──────── Working data

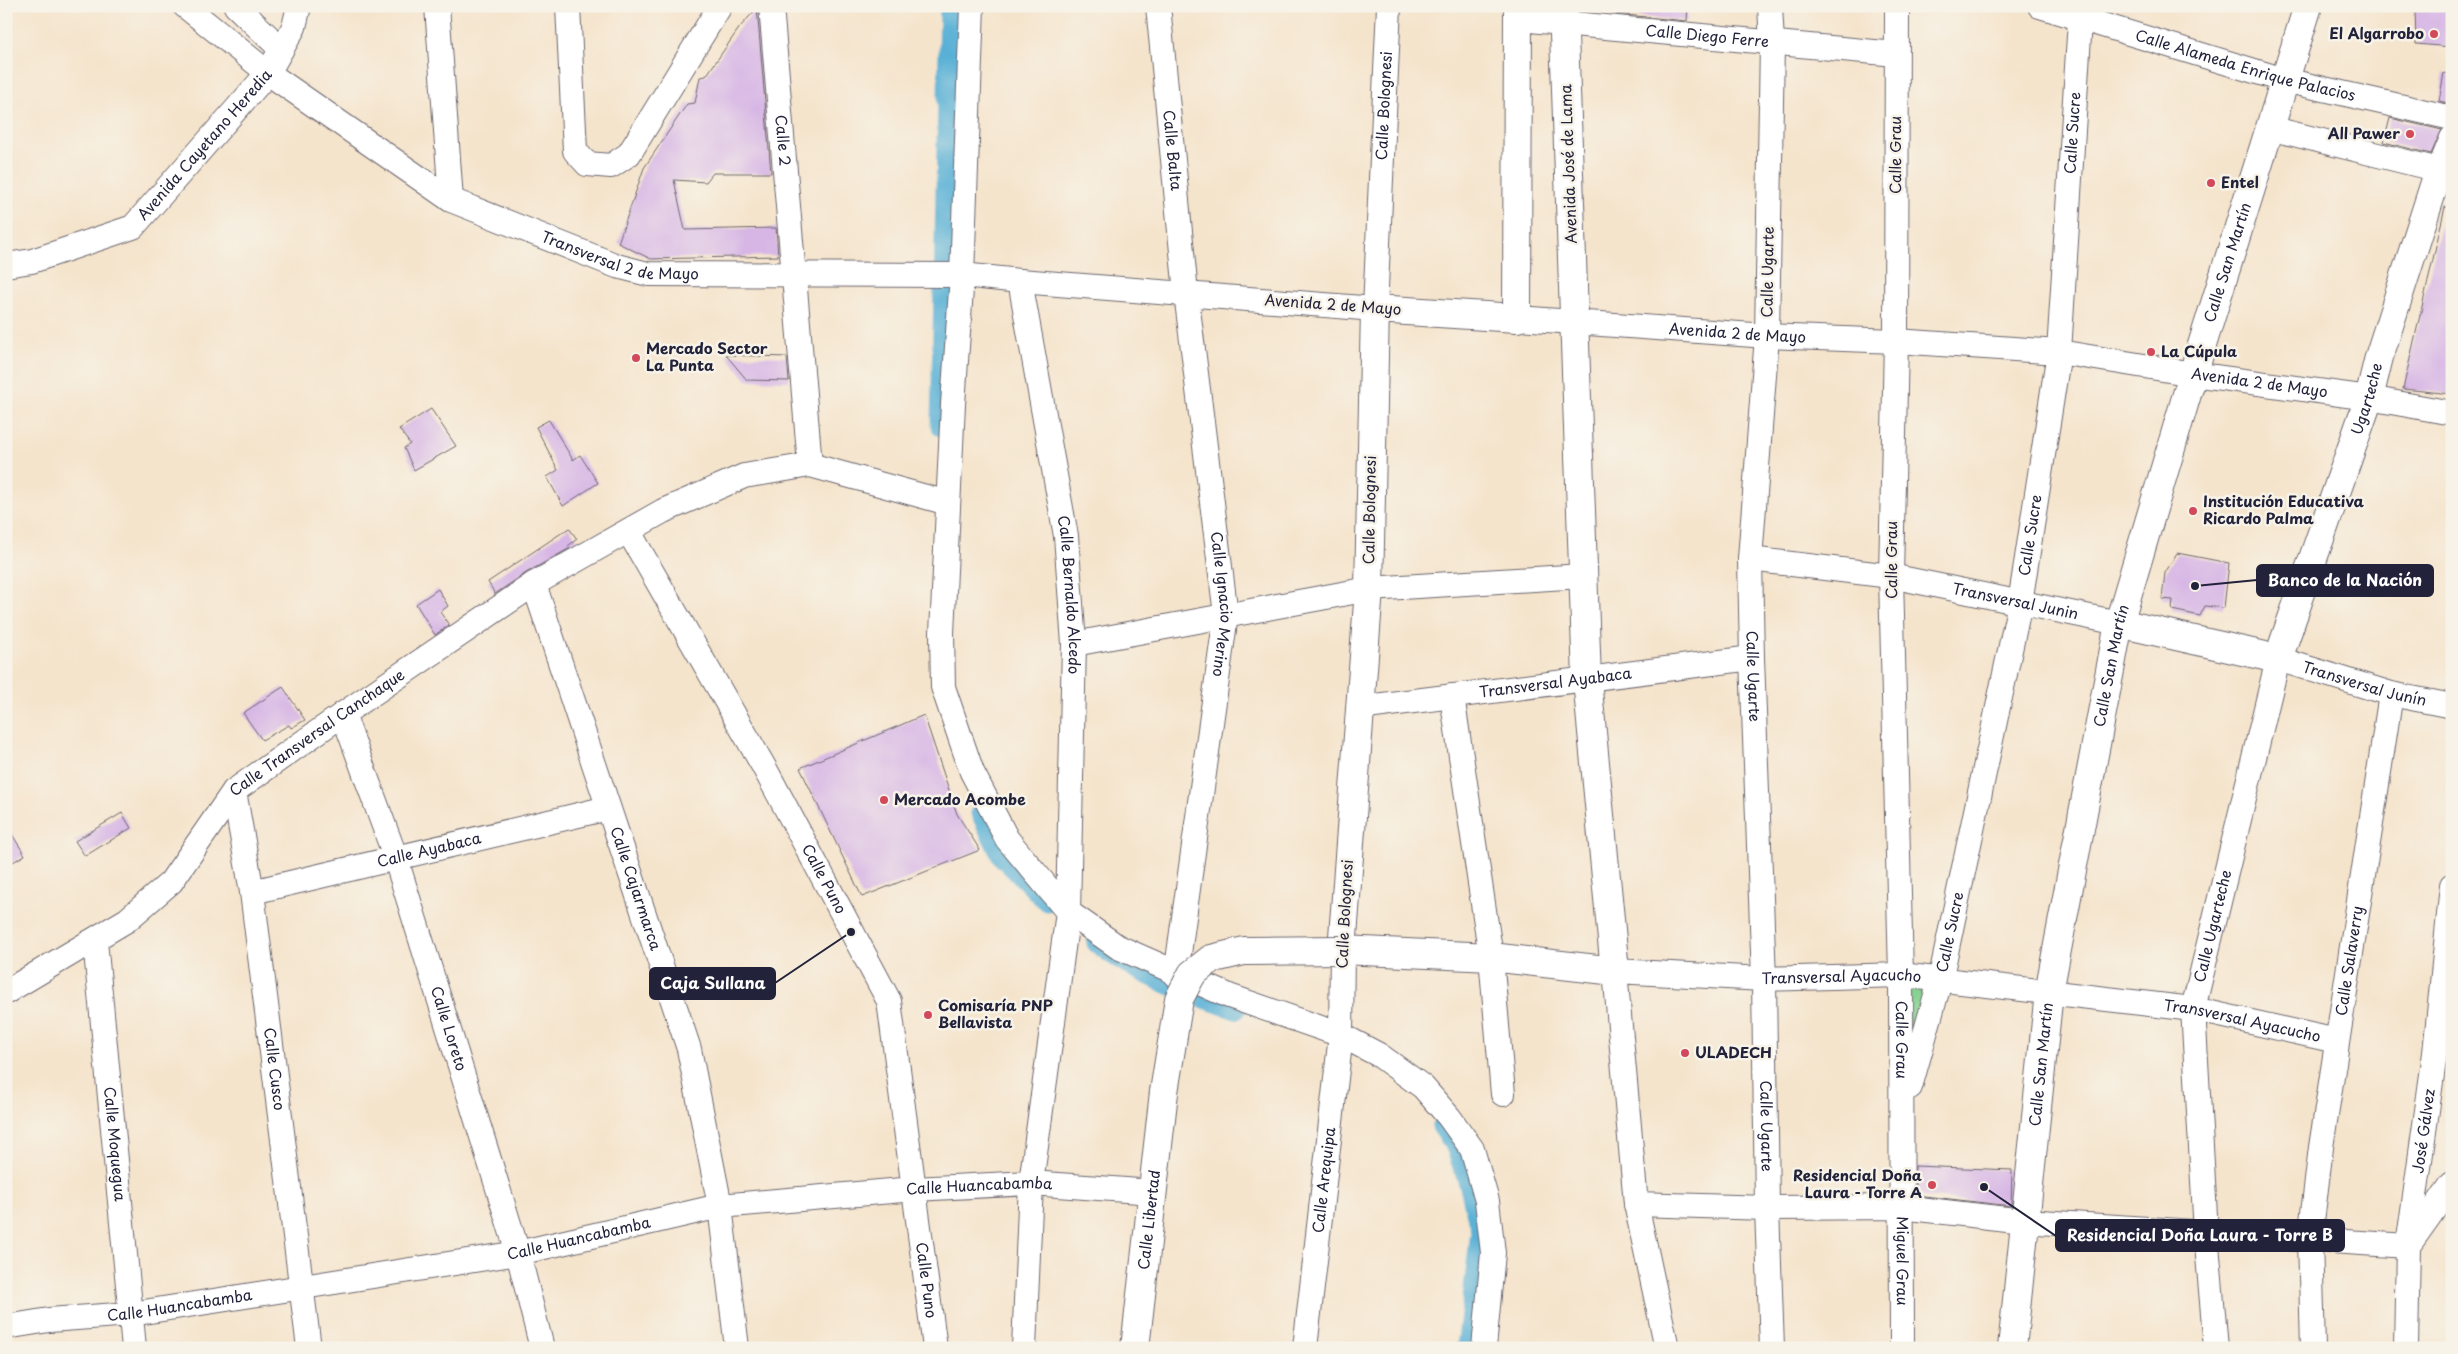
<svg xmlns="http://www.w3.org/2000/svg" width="2458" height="1354" font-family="'Playpen Sans',sans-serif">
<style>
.green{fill:#85d290;stroke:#547a66}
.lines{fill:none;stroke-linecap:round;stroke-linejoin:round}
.canal{stroke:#59b0d6;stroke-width:21}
.building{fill:#d7b6e5}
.street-casing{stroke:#6c666e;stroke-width:26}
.secondary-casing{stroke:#6c666e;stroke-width:30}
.street{stroke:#fff;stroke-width:24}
.secondary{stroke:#fff;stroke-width:28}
.secondary-bridge-casing{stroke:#6c666e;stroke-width:30;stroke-linecap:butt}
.secondary-bridge{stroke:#fff;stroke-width:28}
.poi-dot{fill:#d1495b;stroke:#f7f3e8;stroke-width:2}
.labels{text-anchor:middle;stroke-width:5;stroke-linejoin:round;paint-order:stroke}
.poi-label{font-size:15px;font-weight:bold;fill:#22223b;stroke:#f7f3e8;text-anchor:start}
.street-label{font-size:15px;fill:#22223b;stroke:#f7f3e8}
.leader{fill:none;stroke:#22223b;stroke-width:2}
.callout-dot{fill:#22223b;stroke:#f7f3e8;stroke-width:2}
.callout{fill:#22223b;stroke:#22223b;stroke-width:2}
.callout-label{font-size:16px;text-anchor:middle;font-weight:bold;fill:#fff}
</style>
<rect width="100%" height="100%" fill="#f7f3e8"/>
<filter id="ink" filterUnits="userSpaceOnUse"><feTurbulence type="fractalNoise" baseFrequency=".02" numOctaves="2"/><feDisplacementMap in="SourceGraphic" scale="10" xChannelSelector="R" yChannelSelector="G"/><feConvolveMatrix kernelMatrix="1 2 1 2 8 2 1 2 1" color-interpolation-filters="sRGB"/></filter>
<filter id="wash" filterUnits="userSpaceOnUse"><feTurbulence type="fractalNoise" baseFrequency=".0096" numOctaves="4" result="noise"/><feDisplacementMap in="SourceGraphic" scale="20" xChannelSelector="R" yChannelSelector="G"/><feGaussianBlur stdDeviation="1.12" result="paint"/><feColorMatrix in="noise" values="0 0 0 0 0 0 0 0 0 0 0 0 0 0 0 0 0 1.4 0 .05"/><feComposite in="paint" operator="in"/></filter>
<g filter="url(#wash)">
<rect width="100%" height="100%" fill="#f5e4cc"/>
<path class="green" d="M1918 986 1928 990 1910 1067 1908 990Z"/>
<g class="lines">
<path class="canal" d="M941 426 950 6
M981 813 1002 856 1047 901
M1097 943C1138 975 1187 992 1236 1009
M1442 1126 1455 1144 1469 1183 1481 1231 1467 1348"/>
</g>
<g id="blocks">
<path class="building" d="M1615 6H1688L1687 21 1616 14Z
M2415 6H2452V47L2416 44Z
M757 8 771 173H713L706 182 674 180 685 230 776 228 778 256 651 259 618 243 644 168 687 104 695 103 700 77 706 76 740 27Z
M2444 73 2452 74V104L2439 101Z
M2390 118 2442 130 2431 154 2384 142Z
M2445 207 2452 208V394L2403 389Z
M726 355 787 357 789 381 747 380Z
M431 409 456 446 414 470 404 448 410 444 399 429Z
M549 420 573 460 580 455 598 483 563 506 547 477 558 470 536 427Z
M569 528 577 539 568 546 570 548 526 573 495 594 488 582Z
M2177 553 2229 563 2224 608 2205 606 2200 616 2172 610 2173 600 2162 599 2165 573Z
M438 589 448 606 440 612 449 625 435 635 416 604Z
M283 687 305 720 291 728 289 725 262 740 243 713Z
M924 715 957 814 980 850 862 897 800 768Z
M122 813 131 828 85 856 75 841Z
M6 825 25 855 6 866Z
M1915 1166 2012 1170 2011 1206 1915 1195Z"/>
</g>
</g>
<g filter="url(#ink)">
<use href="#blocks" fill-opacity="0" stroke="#6c666e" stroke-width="1"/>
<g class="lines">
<g class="street-casing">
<g id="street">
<path id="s1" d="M185 6 268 73 451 200 617 266 648 274 962 275 1020 281 1375 309 1389 6"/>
<path d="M236 6 281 49"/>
<path d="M437 6 451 200"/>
<path d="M568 6 575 151 587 164 611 166 629 154 720 6"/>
<path id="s2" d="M771 6 810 465"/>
<path d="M972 6 962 275 953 404 942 633 943 687 972 772 1007 839 1068 912 1118 947 1229 996 1341 1035 1379 1055 1423 1087 1449 1117 1472 1149 1487 1201 1493 1253 1484 1348"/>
<path id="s3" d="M1158 6 1186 293 1226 615 1176 975"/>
<path id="s4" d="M1770 6 1772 43 1767 336 1750 559 1752 658 1764 979 1767 1208 1772 1348"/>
<path id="s5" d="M1897 6 1896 341 1891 576 1901 975 1902 1348"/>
<path id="s6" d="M2040 6 2284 80 2452 118"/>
<path id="s7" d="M1519 19 1896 54"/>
<path d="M2269 128 2439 170 2452 138"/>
<path id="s8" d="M6 265 32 261 133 227 268 73 294 27 299 6"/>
<path id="s9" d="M1020 281 1066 536 1074 644 1068 912 1031 1183 1024 1348"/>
<path id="s10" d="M1517 318 1767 336 1896 341 2059 352 2193 374 2369 398 2452 413"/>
<path id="s11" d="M629 532 764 767 889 1001 935 1348"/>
<path id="s12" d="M1750 559 1891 576 2119 623"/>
<path id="s13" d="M534 584 689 1049 720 1206 737 1348"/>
<path d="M1074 644 1369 589 1583 576"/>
<path d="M1452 696 1491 957 1503 1094"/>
<path id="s14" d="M1359 708 1752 658"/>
<path id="s15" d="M343 714 395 856 518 1253 542 1348"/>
<path id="s16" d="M234 791 252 892 309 1348"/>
<path id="s17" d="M252 892 608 808"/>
<path id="s18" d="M95 941 134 1348"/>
<path id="s19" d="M6 992 127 920 171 882 234 791 343 714 534 584 663 511 744 476 810 465 948 503"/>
<path id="s20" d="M1910 1087 1940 981 2020 603 2059 352 2080 20 2083 6"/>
<path d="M1636 1204 1767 1208 1901 1207 2024 1221 2408 1246 2452 1184"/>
<path id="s21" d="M6 1327 49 1320 131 1314 518 1253 720 1206 914 1189 1031 1183 1153 1192"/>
<path id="s22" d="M1305 1348 1341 1035 1342 950"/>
<path id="s23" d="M1667 1348 1636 1204 1615 971 1764 979 1901 975 2193 1009 2337 1041"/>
<path id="s24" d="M2216 1348 2206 1233 2193 1009 2278 659 2391 694 2452 706"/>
<path id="s25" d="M2313 1348 2310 1238 2321 1147 2391 694"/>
<path id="s26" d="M2406 1348 2408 1246 2435 1053 2452 885"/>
</g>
</g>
<g class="secondary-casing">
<g id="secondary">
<path d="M1518 6 1517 318 1375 309 1369 589 1342 950 1491 957 1615 971 1587 680 1563 6"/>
<path id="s27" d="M2119 623 2278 659 2369 398 2379 357 2439 170 2452 171"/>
<path id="s28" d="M1135 1348 1164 1092"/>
<path id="s29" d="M2012 1348 2049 992 2119 623 2193 374 2308 6"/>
</g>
</g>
<use href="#street" class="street"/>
<use href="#secondary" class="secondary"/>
<g class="secondary-bridge-casing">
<path id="secondary-bridge" d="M1164 1092 1179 999 1192 974 1211 959 1244 951 1342 950"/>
</g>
<use href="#secondary-bridge" class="secondary-bridge"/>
</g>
</g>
<g class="poi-dot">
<circle cx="2434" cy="34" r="5"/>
<circle cx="2410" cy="134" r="5"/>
<circle cx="2211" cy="183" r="5"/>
<circle cx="2151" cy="352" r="5"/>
<circle cx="636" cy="358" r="5"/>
<circle cx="2193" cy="511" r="5"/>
<circle cx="884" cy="800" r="5"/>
<circle cx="928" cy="1015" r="5"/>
<circle cx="1685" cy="1053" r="5"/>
<circle cx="1932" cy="1185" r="5"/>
</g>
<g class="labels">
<g class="poi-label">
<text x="2424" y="39" text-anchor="end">El Algarrobo</text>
<text x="2400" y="139" text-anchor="end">All Pawer</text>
<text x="2221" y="188">Entel</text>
<text x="646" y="354">Mercado Sector<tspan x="646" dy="17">La Punta</tspan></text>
<text x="2161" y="357">La Cúpula</text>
<text x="2203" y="507">Institución Educativa<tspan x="2203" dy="17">Ricardo Palma</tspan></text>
<text x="894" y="805">Mercado Acombe</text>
<text x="938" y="1011">Comisaría PNP<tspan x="938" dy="17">Bellavista</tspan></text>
<text x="1695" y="1058">ULADECH</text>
<text x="1922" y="1181" text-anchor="end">Residencial Doña<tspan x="1922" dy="17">Laura - Torre A</tspan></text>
</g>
<g class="street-label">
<text dy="5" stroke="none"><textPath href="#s7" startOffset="189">Calle Diego Ferre</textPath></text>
<text dy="5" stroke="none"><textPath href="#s6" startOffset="214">Calle Alameda Enrique Palacios</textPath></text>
<text dy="5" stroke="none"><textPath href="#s1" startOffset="1472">Calle Bolognesi</textPath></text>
<text dy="5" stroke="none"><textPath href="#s20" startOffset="970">Calle Sucre</textPath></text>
<text dy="5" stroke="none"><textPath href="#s2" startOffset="135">Calle 2</textPath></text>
<text dy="5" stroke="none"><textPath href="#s8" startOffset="242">Avenida Cayetano Heredia</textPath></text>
<text dy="5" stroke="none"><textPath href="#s3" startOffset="145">Calle Balta</textPath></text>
<text transform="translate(1896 155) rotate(-90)" y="5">Calle Grau</text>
<text transform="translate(1569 164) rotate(-92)" y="5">Avenida José de Lama</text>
<text dy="5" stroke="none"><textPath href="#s1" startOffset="509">Transversal 2 de Mayo</textPath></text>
<text dy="5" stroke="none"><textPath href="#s29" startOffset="1110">Calle San Martín</textPath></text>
<text transform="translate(1768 272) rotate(-89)" y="5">Calle Ugarte</text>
<text transform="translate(1333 305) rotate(4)" y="5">Avenida 2 de Mayo</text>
<text dy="5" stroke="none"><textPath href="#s10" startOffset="221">Avenida 2 de Mayo</textPath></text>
<text dy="5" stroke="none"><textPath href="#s10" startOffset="746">Avenida 2 de Mayo</textPath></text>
<text dy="5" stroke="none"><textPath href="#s27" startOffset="438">Ugarteche</textPath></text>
<text transform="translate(1370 510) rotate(-89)" y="5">Calle Bolognesi</text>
<text dy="5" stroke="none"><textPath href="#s20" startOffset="565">Calle Sucre</textPath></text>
<text transform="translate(1892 560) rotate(-90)" y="5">Calle Grau</text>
<text dy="5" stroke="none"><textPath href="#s9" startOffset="318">Calle Bernaldo Alcedo</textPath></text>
<text dy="5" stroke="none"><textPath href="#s12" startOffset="269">Transversal Junin</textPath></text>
<text dy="5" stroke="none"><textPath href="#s3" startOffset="602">Calle Ignacio Merino</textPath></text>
<text dy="5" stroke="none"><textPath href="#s29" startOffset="690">Calle San Martín</textPath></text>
<text dy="5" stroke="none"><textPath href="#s4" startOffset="671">Calle Ugarte</textPath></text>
<text dy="5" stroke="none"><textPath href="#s14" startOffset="198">Transversal Ayabaca</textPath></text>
<text dy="5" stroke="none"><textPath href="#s24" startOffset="790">Transversal Junín</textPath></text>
<text dy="5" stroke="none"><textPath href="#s19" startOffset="411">Calle Transversal Canchaque</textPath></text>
<text dy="5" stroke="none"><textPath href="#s17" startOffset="182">Calle Ayabaca</textPath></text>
<text dy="5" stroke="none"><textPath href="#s11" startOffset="398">Calle Puno</textPath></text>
<text dy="5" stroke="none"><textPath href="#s13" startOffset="321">Calle Cajarmarca</textPath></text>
<text transform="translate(1345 914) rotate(-87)" y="5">Calle Bolognesi</text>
<text dy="5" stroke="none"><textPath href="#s24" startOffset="425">Calle Ugarteche</textPath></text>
<text dy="5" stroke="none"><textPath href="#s20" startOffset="160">Calle Sucre</textPath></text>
<text dy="5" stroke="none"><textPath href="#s25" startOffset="390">Calle Salaverry</textPath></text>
<text dy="5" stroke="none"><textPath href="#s23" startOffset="608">Transversal Ayacucho</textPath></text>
<text dy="5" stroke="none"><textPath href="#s23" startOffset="1012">Transversal Ayacucho</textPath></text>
<text dy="5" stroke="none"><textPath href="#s15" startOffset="332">Calle Loreto</textPath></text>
<text dy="5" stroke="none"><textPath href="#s5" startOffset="1034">Calle Grau</textPath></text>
<text dy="5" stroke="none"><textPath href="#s29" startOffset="285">Calle San Martín</textPath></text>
<text dy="5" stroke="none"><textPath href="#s16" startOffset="281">Calle Cusco</textPath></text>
<text dy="5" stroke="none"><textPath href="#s4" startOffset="1121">Calle Ugarte</textPath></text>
<text dy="5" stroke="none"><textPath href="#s26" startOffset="218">José Gálvez</textPath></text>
<text dy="5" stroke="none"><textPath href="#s18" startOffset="204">Calle Moquegua</textPath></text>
<text dy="5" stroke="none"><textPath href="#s22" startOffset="169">Calle Arequipa</textPath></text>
<text dy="5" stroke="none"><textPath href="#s21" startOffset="985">Calle Huancabamba</textPath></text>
<text dy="5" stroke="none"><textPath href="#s28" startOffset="129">Calle Libertad</textPath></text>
<text dy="5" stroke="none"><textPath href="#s21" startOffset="580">Calle Huancabamba</textPath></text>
<text dy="5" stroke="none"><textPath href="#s5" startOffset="1255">Miguel Grau</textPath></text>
<text dy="5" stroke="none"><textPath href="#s11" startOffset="818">Calle Puno</textPath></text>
<text dy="5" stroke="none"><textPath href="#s21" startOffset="175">Calle Huancabamba</textPath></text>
</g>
</g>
<path class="leader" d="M2195 586L2257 580M851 932L775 983M1984 1187L2056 1236"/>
<g class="callout-dot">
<circle cx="2195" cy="586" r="5"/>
<circle cx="851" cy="932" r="5"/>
<circle cx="1984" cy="1187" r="5"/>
</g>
<g class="callout">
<rect x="2257" y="565" width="176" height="31" rx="5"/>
<rect x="650" y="968" width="125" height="31" rx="5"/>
<rect x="2056" y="1220" width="288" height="31" rx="5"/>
</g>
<g class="callout-label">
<text x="2345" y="586">Banco de la Nación</text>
<text x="713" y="989">Caja Sullana</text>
<text x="2200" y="1241">Residencial Doña Laura - Torre B</text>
</g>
<rect width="2458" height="1354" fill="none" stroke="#f7f3e8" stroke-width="25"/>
</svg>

────────────────

→ What is required:
Your answer should be a single number: the count of lines in the material above that contain "feDisplacementMap".

→ Result of the exercise:
2